Invasive Cup Coral

A cluster of bright yellow-orange coral polyps
A yellowish version of orange cup coral observed at Sonnier Bank in 2010. (Photo: Emma Hickerson/FGBNMS)

Orange Cup Coral (Tubastraea sp.) is a hard coral species from the Indo-Pacific that has established itself throughout the Tropical Western Atlantic, which includes the Caribbean and Gulf of Mexico.

Although it is a hard coral, it is classified as ahermatypic, meaning that it is not considered a reef-building coral.

A section of a platform leg covered in cup coral colonies, sponges and hydroids
On some sections of platform HI-A-389-A, within sanctuary boundaries, cup coral is more prevalent than hydroids and sponges. This image shows colonies of orange cup coral in two color variations--yellow and orange. (Photo: G.P. Schmahl/FGBNMS)

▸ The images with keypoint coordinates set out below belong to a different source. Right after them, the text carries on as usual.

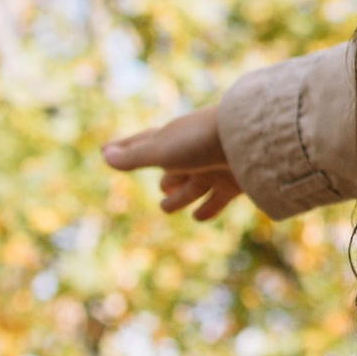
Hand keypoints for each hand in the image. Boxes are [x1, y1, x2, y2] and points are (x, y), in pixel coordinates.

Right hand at [102, 105, 245, 220]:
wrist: (251, 139)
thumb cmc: (201, 140)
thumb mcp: (161, 150)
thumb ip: (134, 156)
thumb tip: (105, 155)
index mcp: (171, 140)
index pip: (142, 144)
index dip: (124, 148)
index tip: (107, 149)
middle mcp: (192, 153)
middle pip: (170, 170)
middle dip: (164, 178)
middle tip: (161, 187)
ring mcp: (213, 169)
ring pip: (190, 188)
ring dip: (179, 197)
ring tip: (166, 206)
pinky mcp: (234, 184)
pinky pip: (217, 201)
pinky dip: (207, 209)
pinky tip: (199, 216)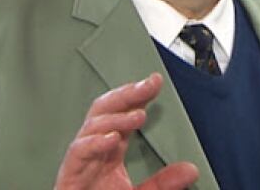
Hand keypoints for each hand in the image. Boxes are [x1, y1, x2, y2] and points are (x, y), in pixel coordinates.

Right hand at [55, 73, 198, 189]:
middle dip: (126, 95)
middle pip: (105, 110)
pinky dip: (94, 143)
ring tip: (138, 115)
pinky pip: (78, 152)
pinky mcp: (68, 176)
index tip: (155, 82)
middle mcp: (93, 152)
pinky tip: (112, 138)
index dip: (137, 97)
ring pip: (92, 126)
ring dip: (116, 118)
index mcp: (109, 153)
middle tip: (148, 84)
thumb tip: (191, 170)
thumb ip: (163, 183)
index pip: (122, 115)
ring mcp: (80, 162)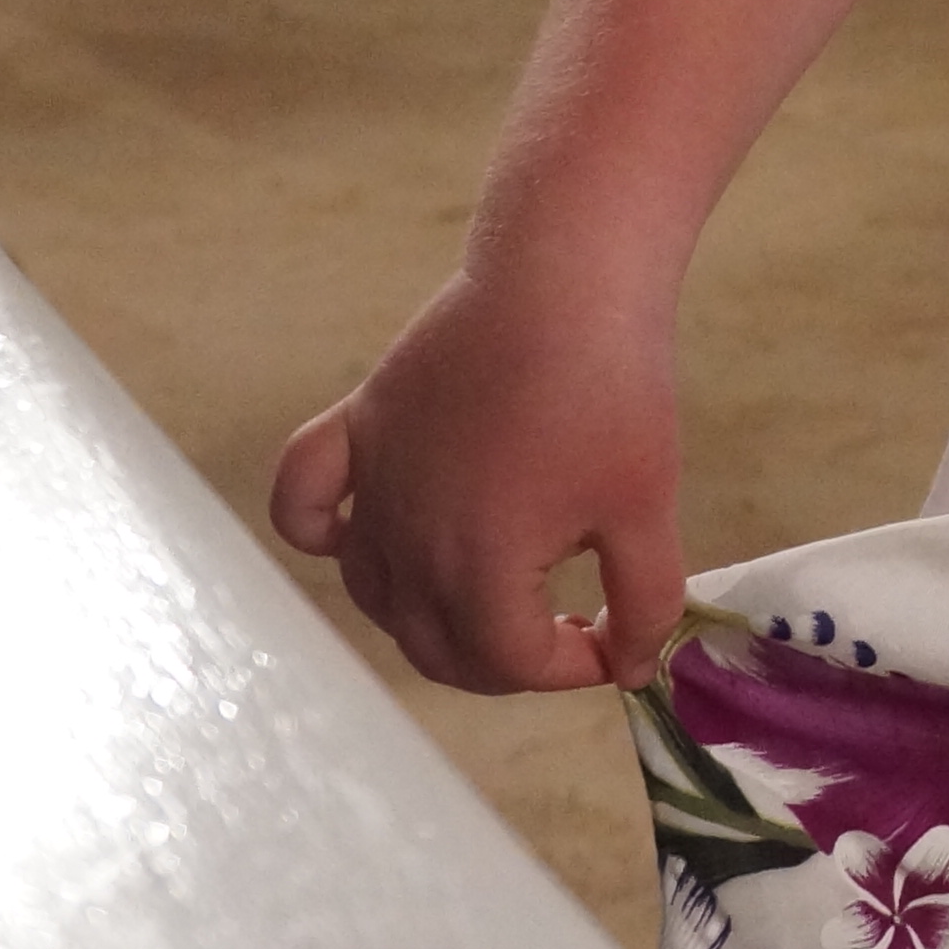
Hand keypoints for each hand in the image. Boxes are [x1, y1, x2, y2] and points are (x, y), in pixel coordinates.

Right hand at [269, 267, 689, 694]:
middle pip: (435, 645)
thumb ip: (644, 602)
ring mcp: (370, 486)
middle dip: (503, 660)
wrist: (564, 280)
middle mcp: (404, 541)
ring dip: (428, 617)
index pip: (506, 662)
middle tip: (560, 632)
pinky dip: (321, 533)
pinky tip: (361, 535)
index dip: (569, 668)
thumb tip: (633, 666)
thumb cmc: (613, 392)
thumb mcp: (648, 508)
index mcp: (477, 569)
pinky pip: (300, 503)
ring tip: (492, 597)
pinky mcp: (353, 430)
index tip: (613, 643)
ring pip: (372, 593)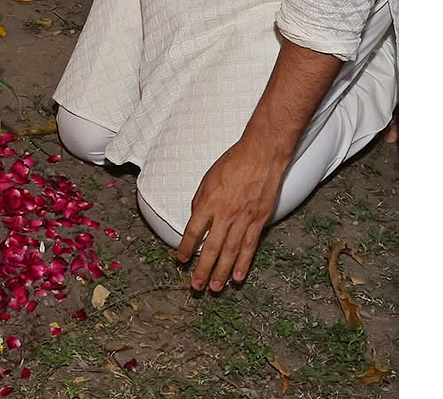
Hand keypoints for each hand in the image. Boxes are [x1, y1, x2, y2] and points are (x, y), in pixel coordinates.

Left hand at [176, 136, 285, 291]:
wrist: (262, 155)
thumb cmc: (233, 163)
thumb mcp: (207, 179)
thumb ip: (201, 202)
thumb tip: (196, 220)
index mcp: (208, 202)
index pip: (193, 231)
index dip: (186, 248)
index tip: (181, 260)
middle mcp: (225, 214)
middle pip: (211, 248)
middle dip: (202, 269)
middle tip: (196, 286)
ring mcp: (244, 219)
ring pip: (231, 252)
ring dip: (222, 272)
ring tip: (214, 287)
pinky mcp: (259, 221)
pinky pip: (250, 246)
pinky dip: (244, 263)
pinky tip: (238, 277)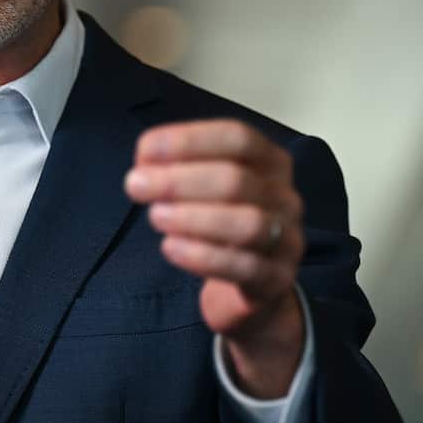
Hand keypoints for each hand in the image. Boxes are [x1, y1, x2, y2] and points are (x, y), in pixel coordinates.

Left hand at [123, 119, 304, 397]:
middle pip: (237, 179)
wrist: (254, 284)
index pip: (237, 138)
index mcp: (270, 162)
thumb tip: (144, 166)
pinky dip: (202, 256)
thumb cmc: (223, 222)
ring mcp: (287, 238)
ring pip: (247, 223)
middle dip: (179, 180)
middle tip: (135, 185)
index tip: (144, 151)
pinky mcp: (277, 278)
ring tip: (155, 216)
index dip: (189, 141)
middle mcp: (284, 196)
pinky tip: (170, 248)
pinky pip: (244, 267)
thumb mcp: (208, 189)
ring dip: (193, 218)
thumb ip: (180, 170)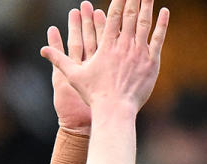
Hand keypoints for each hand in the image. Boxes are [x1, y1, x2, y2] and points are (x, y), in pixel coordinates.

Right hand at [41, 0, 169, 112]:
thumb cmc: (94, 95)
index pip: (112, 16)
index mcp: (107, 45)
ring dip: (147, 5)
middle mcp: (123, 45)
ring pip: (144, 23)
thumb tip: (42, 50)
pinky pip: (158, 39)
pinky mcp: (151, 62)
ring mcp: (139, 52)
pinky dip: (162, 24)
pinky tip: (164, 12)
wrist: (115, 109)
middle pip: (129, 15)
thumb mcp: (73, 76)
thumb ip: (59, 59)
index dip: (118, 0)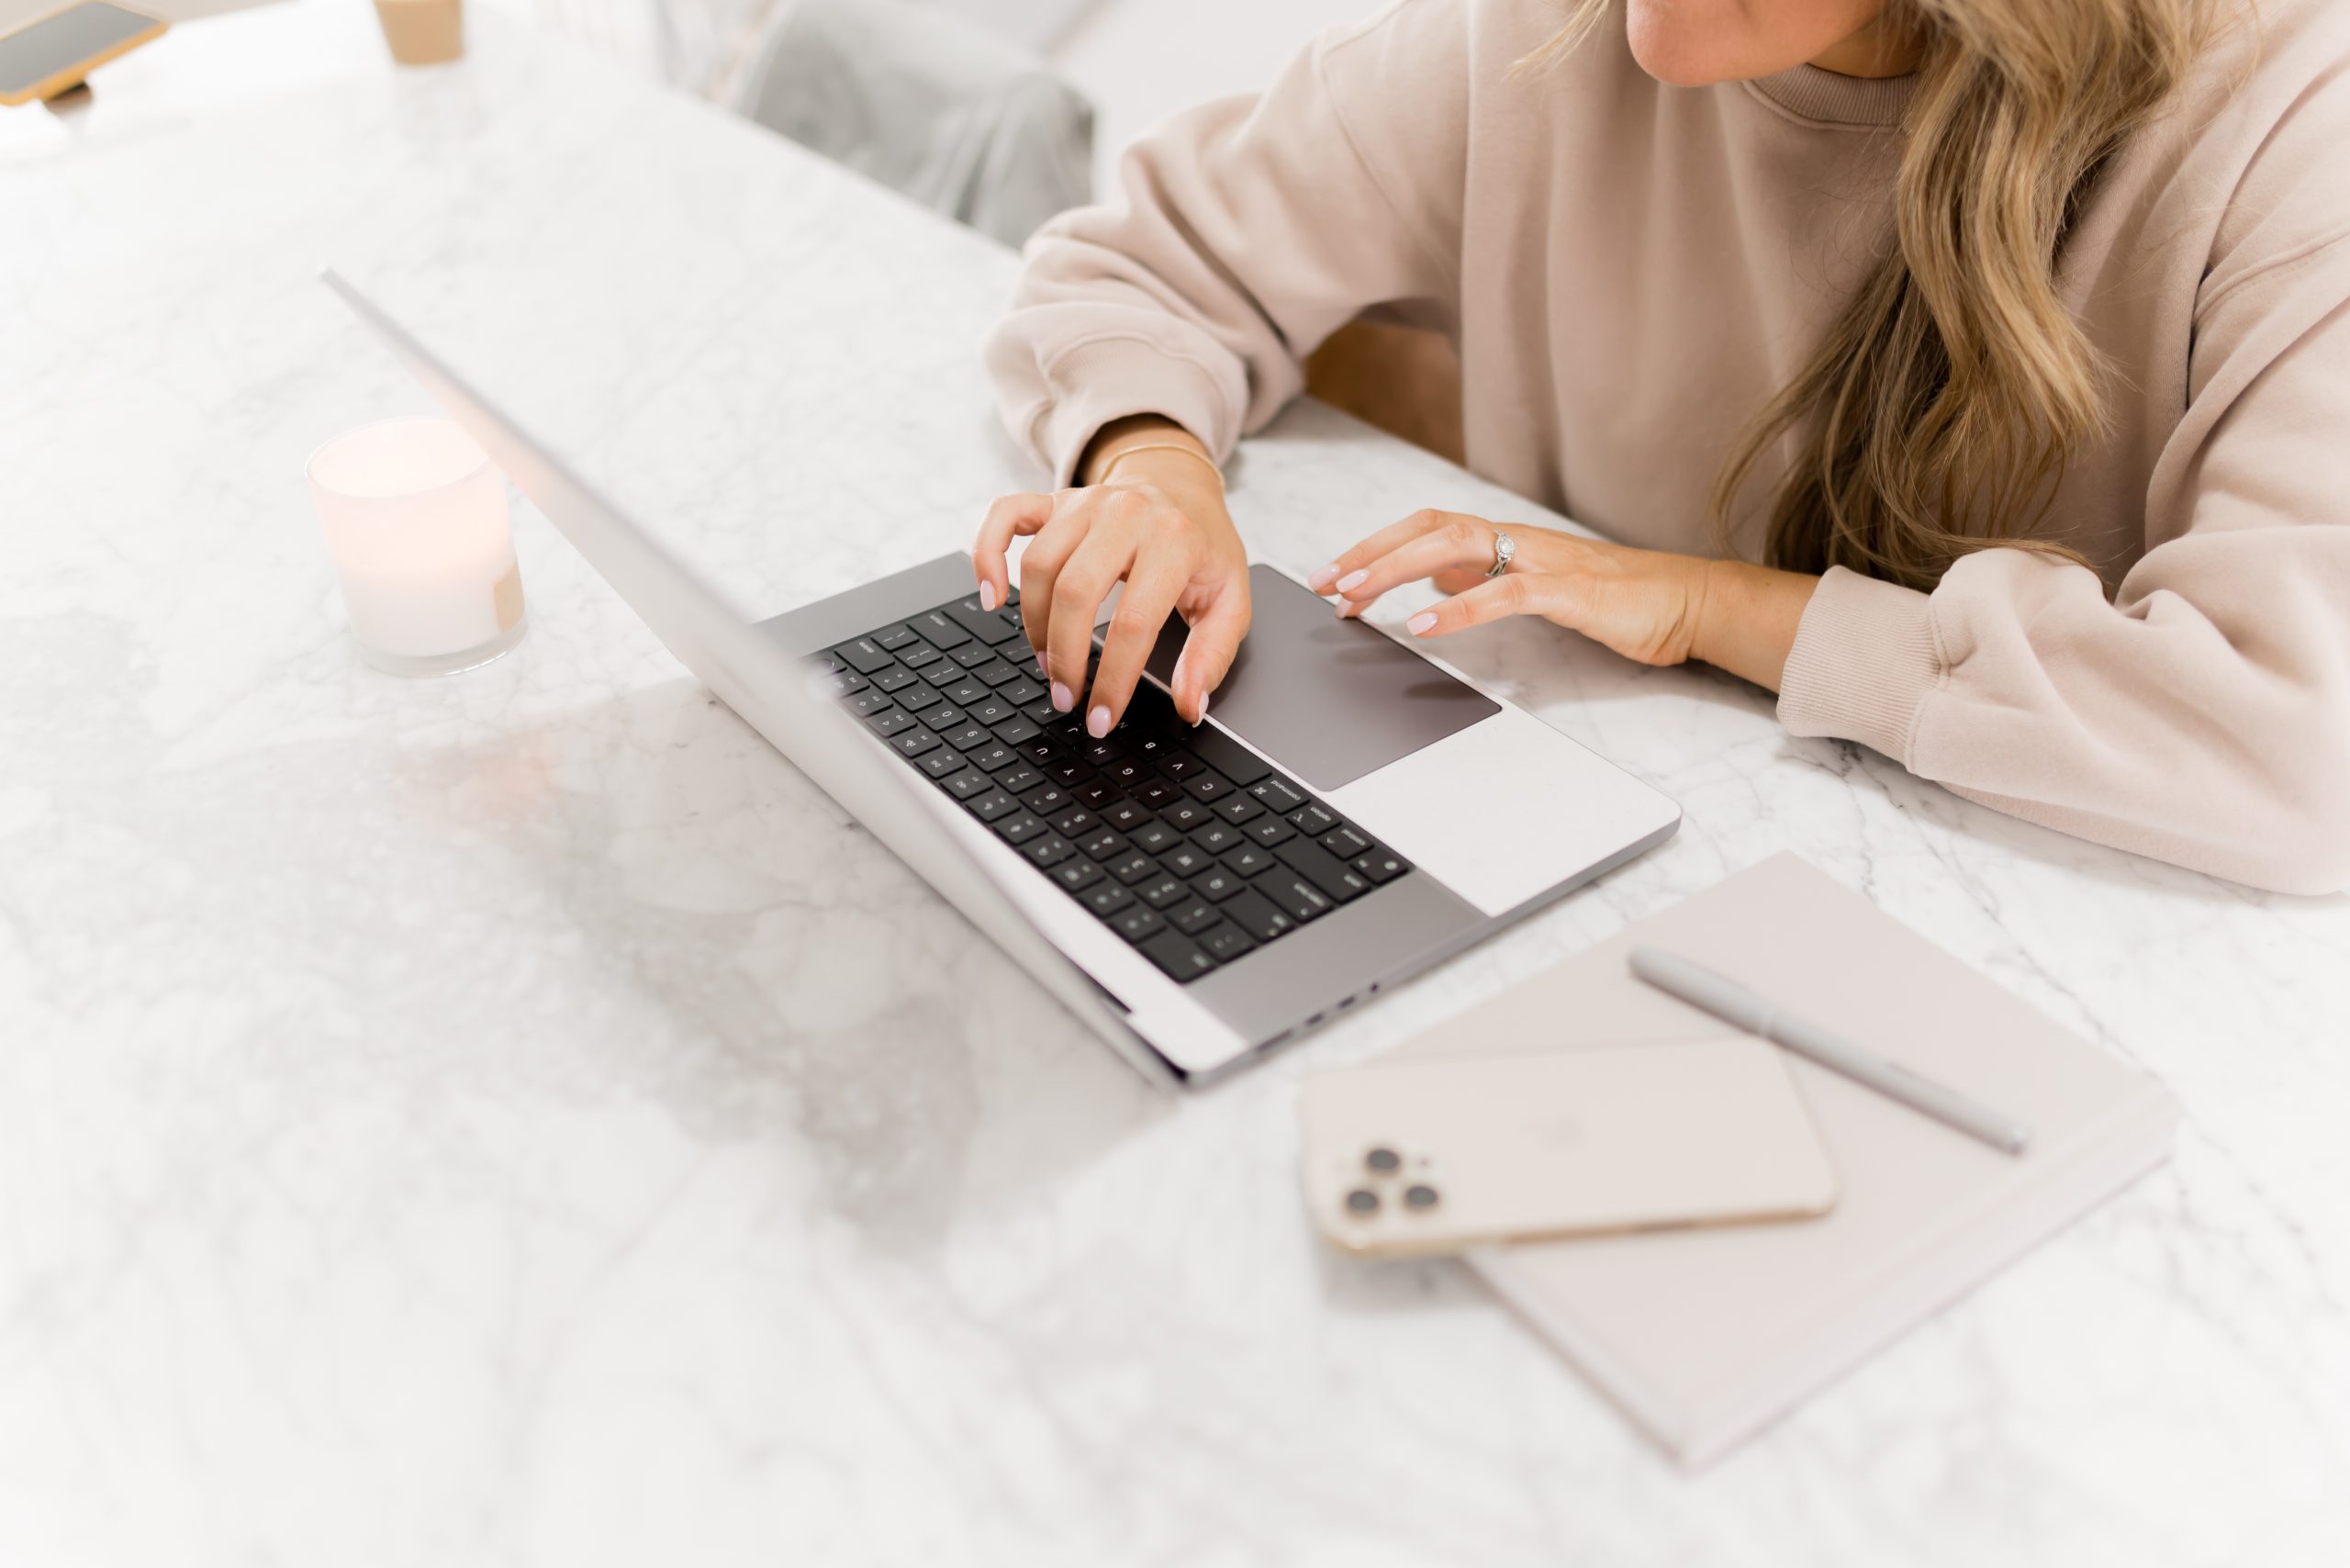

Orange cup coral also lacks any symbiotic algae and is, therefore, not dependent on photosynthesis for food production. In fact, it actually prefers shaded vertical areas such as dock pilings, small caves, and walls beneath overhanging ledges.

The Invasion

Orange cup coral was first observed in Puerto Rico and Curacao in 1943. Since 1948 several specimens have been found attached to ship hulls, leading scientists to speculate that this is most likely how it arrived from the Indo-Pacific in the first place. Ship ballast water is another suspect.

From Puerto Rico and Curacao, orange cup coral spread via typical current patterns in the Caribbean, gradually migrating to the southeast along the coast of Brazil and northwest into the Gulf of Mexico.

A section of a platform leg covered in cup coral colonies, some closed and some with tentacles extended
Invasive cup coral is the dominant hard coral species on platform HI-A-389-A and most other platforms in the Gulf of Mexico. (Photo: G.P. Schmahl/FGBNMS)

In the Gulf, it seems to have found ideal habitat in the form of oil and gas production platforms, where it is the dominant coral species. Hundreds of thousands of colonies may exist on a single platform (Sammarco et. al. 2010).

With 2,000-3,000 platforms in the northwestern Gulf of Mexico at any time, and up to 100 within 25 miles of the sanctuary, it's easy to see how orange cup coral arrived at the Flower Garden Banks.

The Concerns

Many studies of orange cup coral have been focused in Brazil where it has spread unchecked across much of their shallow reef ecosystem. Studies have also taken place in the Gulf of Mexico, focusing on oil and gas platforms. Through these studies, scientists have identified two main concerns.

  1. Orange cup coral displaces native corals and sponges. The more hard surface areas are colonized by invasive cup coral, the less space is available for native corals and sponges to establish themselves. In addition, some studies indicate that the cup coral uses chemical defenses to prevent other benthic invertebrates from settling nearby and predators from eating it (Lages et. al. 2010).
  2. Cup coral colony on the reef at Geyer Bank
    Other area banks also show evidence of the orange cup coral invasion. This photo was taken at Geyer Bank. (Image: FGBNMS/UNCW-UVP)
  3. Orange cup coral can reproduce within about 1.5 years of settling. The reproductive process involves the release of planula larvae that may float with currents for up to 14 days before settling, allowing plenty of time for them to travel to new locations.

The Response

The initial response to the presence of orange cup coral (Tubastraea coccinea) was physical removal from the reef. By keeping the cup coral population from becoming too established, we hoped to lessen its impact on native coral and sponge populations.

In July 2012, for example, sanctuary researchers discovered a section of reef at West Flower Garden Bank that was covered in orange cup coral and removed over 200 colonies of the invasive species in about 45 minutes. (Sanctuary regulations require a permit for this activity.)

Cup coral colonies at West Bank
Closed polyps of orange cup coral (Tubastraea sp.) appear more yellow than orange in this section of reef at West Flower Garden Bank in July 2012. (Photo: G.P. Schmahl/FGBNMS)
Hundreds of orange cup corals inside a cooler of seawater
A cooler full of orange cup coral that was removed from the section of West Flower Garden Bank pictured above. (Photo: G.P. Schmahl/FGBNMS)

However, we now think that removal is ineffective. It was extremely difficult to get the bases of the corals removed, and they just grew back. We also think that removals may possibly spread the coral as a result of small fragments breaking off.

At this time, we do not plan to remove any further colonies, but will continue to monitor the situation.

What You Can Do

You can help us monitor the situation by reporting any sightings of orange cup coral within the sanctuary. Please include the date, time, and location of the sighting as well as an approximate heading and distance from the nearest mooring buoy.

A colony of cup coral with tentacles withdrawn
Closed polyps of orange cup coral. (Photo: G.P. Schmahl/FGBNMS)

During the daytime, colonies are usually closed and may not be as recognizable. At night, orange cup coral is usually feeding so its tentacles will be extended. Color may range from pale yellow to brilliant orange.